#### GEKOZEN FRAGMENT

※ ※ ※

Verzoek tot het uitbrengen van advies

De op 15 september ontvangen vergunningaanvraag en de effectenstudie zijn op 27 oktober 2011 aan de betrokkenen verzonden met het verzoek tot het uitbrengen van advies. Wij hebben hierop een advies ontvangen van Brabant Water en Waterschap De Dommel.

Advies van Brabant Water

Op 1 november 2011 heeft Brabant Water middels een e-mail (kenmerk 2858859) een reactie verzonden met betrekking tot een overzicht van geregistreerde grondwaterwinningen in het rapport

“Toelichting vergunningaanvraag Waterwet energieopslagsysteem”. In haar reactie geeft Brabant Water aan dat de gegevens van Brabant Water niet correct zijn weergegeven. In het advies geeft Brabant Water de gegevens als volgt weer:

Aalsterweg-Genneper Parken Noord 6.000.000 m-diep Aalsterweg-Genneper Parken Zuid 2.500.000 m-diep Aalsterweg-Genneper Parken Zuid 5.800.000 diep

Klokputten 4.200.000 diep

Welschap 5.000.000 diep

Hierbij zijn de gegevens van de winning Aalsterweg gesplitst in “middel-diep” en “diep”.

Afweging advies Brabant Water

De verschillen tussen de gegevens zoals weergegeven in het advies van Brabant Water en zoals weergegeven in het rapport “Toelichting vergunningaanvraag Waterwet energieopslagsysteem”, geven aan dat een deel van de grondwateronttrekking niet in het middeldiepe pakket maar in het diepe pakket is gelegen. Dit houdt in dat in het middeldiepe pakket een kleinere onttrekking

plaatsvindt dan in de berekeningen is aangehouden. Zodoende zijn de berekende effecten als gevolg van de grondwateronttrekking ter plaatse van Aalterweg-Genneperweg kleiner dan berekend. De berekeningen kunnen worden gezien als een “worst-case” benadering.

Afweging naar aanleiding van advies Brabant Water

Op basis van bovenstaande berekeningen en effecten besluiten wij dat de vergunning verleend kan worden.

※ ※ ※

#### GEGEVENSSET

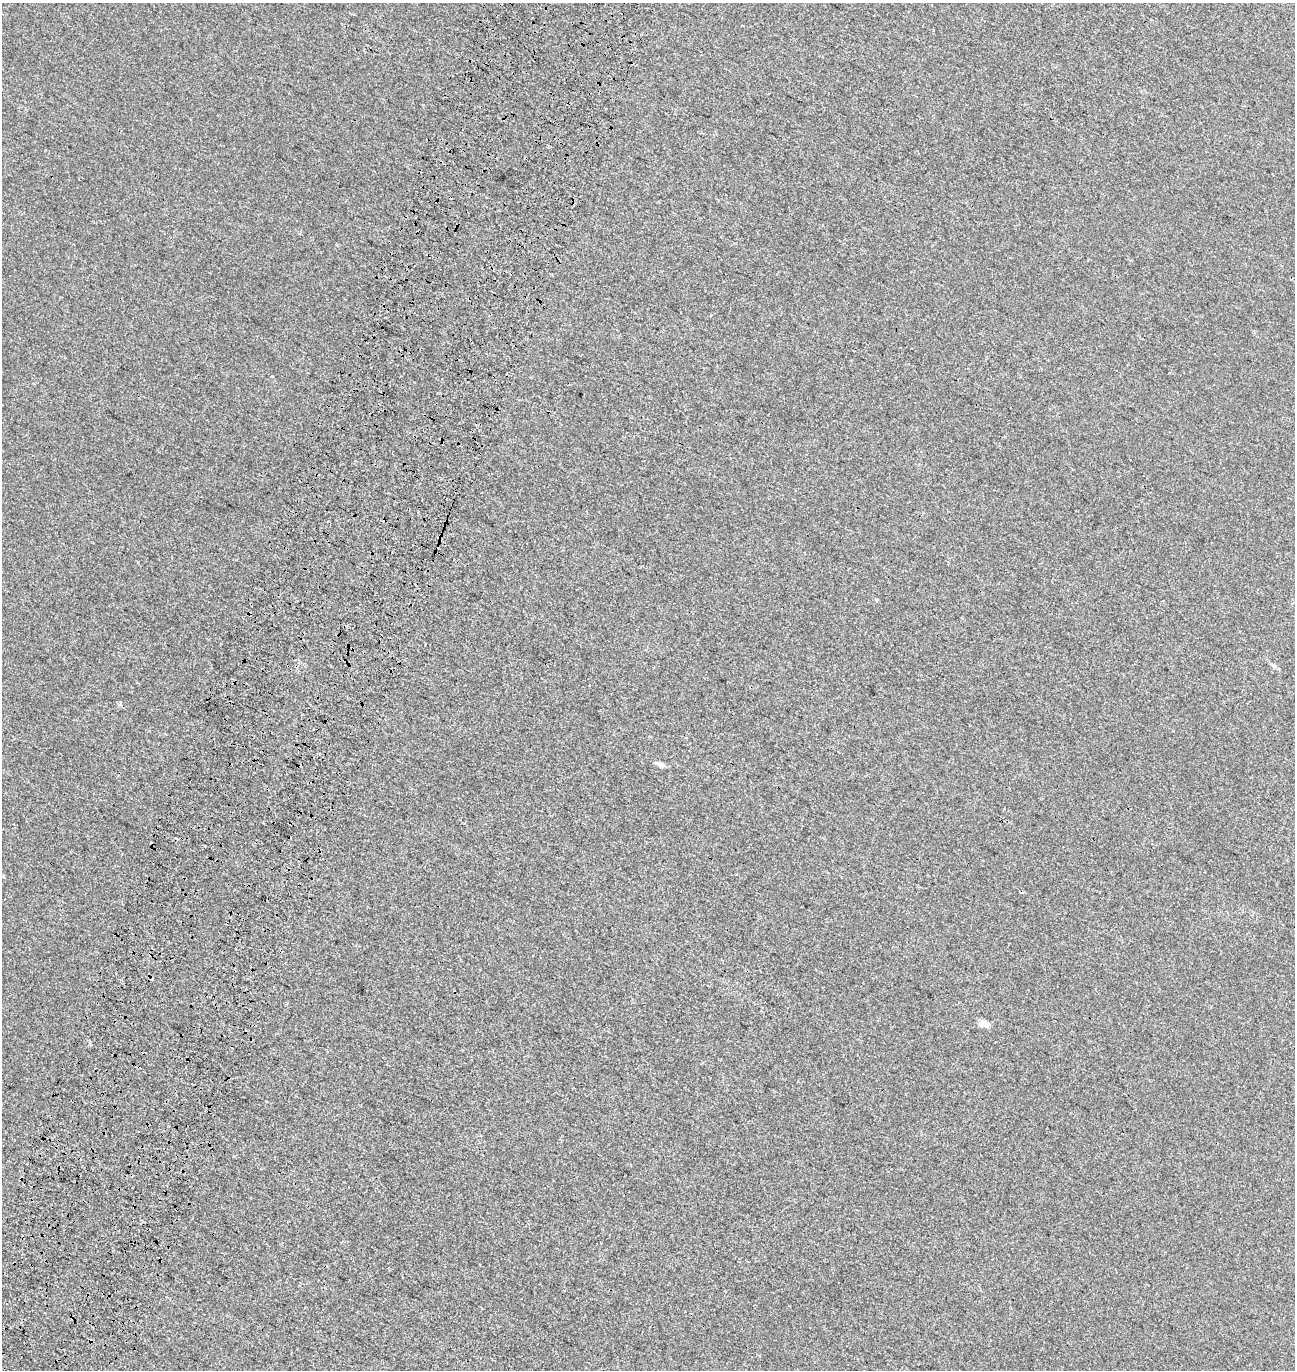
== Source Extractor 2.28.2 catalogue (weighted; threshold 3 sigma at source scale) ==
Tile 7 of 4 x 4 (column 3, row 2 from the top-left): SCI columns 2911-4203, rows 2882-4249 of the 5884 x 5755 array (HDU 1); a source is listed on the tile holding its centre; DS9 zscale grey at full resolution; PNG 1297 x 1372 px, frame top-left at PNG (2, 3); no overlay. Shown black and unused: <1% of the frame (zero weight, under 3 of 4 exposures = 9% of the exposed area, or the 3 px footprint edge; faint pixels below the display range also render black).
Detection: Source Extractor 2.28.2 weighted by HDU 2 'WHT'; one run over the whole footprint, this tile lists its part. Background 8.24e-04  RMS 0.0037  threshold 0.0166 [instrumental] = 3 sigma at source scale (4.5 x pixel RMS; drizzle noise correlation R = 1.50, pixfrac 1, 0.0396/0.0396 arcsec/px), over >= 5 px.
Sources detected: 3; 1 cosmic-ray / hot-pixel residue — not listed; the other 2 listed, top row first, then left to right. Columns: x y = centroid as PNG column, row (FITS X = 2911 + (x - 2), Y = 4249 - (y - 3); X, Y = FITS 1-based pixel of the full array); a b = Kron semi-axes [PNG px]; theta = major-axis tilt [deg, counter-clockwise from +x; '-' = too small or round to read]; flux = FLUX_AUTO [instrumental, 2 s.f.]
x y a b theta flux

※ ※ ※

#### KORTE OPDRACHT 1
Zeg bij elke bewering of die overeenkomt met het fragment over het advies van Brabant Water. Antwoord steeds met ja of nee en citeer de woorden uit het fragment die de doorslag geven. (a) De vergunningaanvraag is op 27 oktober 2011 ontvangen. (b) Brabant Water heeft per e-mail gereageerd. (c) In de afweging gelden de berekeningen als een worst-case benadering.
#### KORTE OPDRACHT 2
Ga alstublieft verder met het fragment over het advies van Brabant Water, te beginnen na de laatste zin.
De lijst speelt hierbij geen enkele rol.

#### RESULTAAT OPDRACHT 1
(a) Nee: "De op 15 september ontvangen vergunningaanvraag"
(b) Ja: "Op 1 november 2011 heeft Brabant Water middels een e-mail (kenmerk 2858859) een reactie verzonden"
(c) Ja: "De berekeningen kunnen worden gezien als een “worst-case” benadering."

#### RESULTAAT OPDRACHT 2
Advies van Waterschap De Dommel

Op 8 november 2011 heeft Waterschap De Dommel middels een brief (kenmerk 2831303) een advies uitgebracht. Het waterschap adviseert ons de aanvrager erover te informeren dat indien het spuiwater geloosd wordt op riolering, de aanvrager contact op moet nemen met het bevoegd gezag (de gemeente Eindhoven).

(4)

Afweging advies Waterschap De Dommel

In de aanvraag is aangegeven dat het spuiwater zal worden geloosd op de riolering. Een lozing op de riolering is gereguleerd in de Wet algemene bepalingen omgevingsrecht (Wabo) en maakt daarom geen onderdeel uit van deze beschikking op grond van de Waterwet.

Ter inzage legging ontwerpbeschikking

De ontwerpbeschikking en de bijbehorende stukken hebben vanaf 28 december 2011 tot en met 8 februari 2012 ter inzage gelegen bij de gemeente Eindhoven, Kennedyplein 200 te Eindhoven.

Waterschap De Dommel heeft een zienswijze op de ontwerpbeschikking gegeven.

Reactie van Waterschap De Dommel

Op 5 januari 2012 heeft Waterschap De Dommel middels een brief (kenmerk 2870182) een reactie uitgebracht naar aanleiding van de ontwerpbeschikking. Het waterschap adviseert ons de aanvrager erover te informeren dat indien het spuiwater geloosd wordt op riolering, de aanvrager contact op moet nemen met het bevoegd gezag (de gemeente Eindhoven).

Afweging naar aanleiding van reactie Waterschap De Dommel

Het advies van het waterschap is reeds betrokken bij het vaststellen van de ontwerpbeschikking.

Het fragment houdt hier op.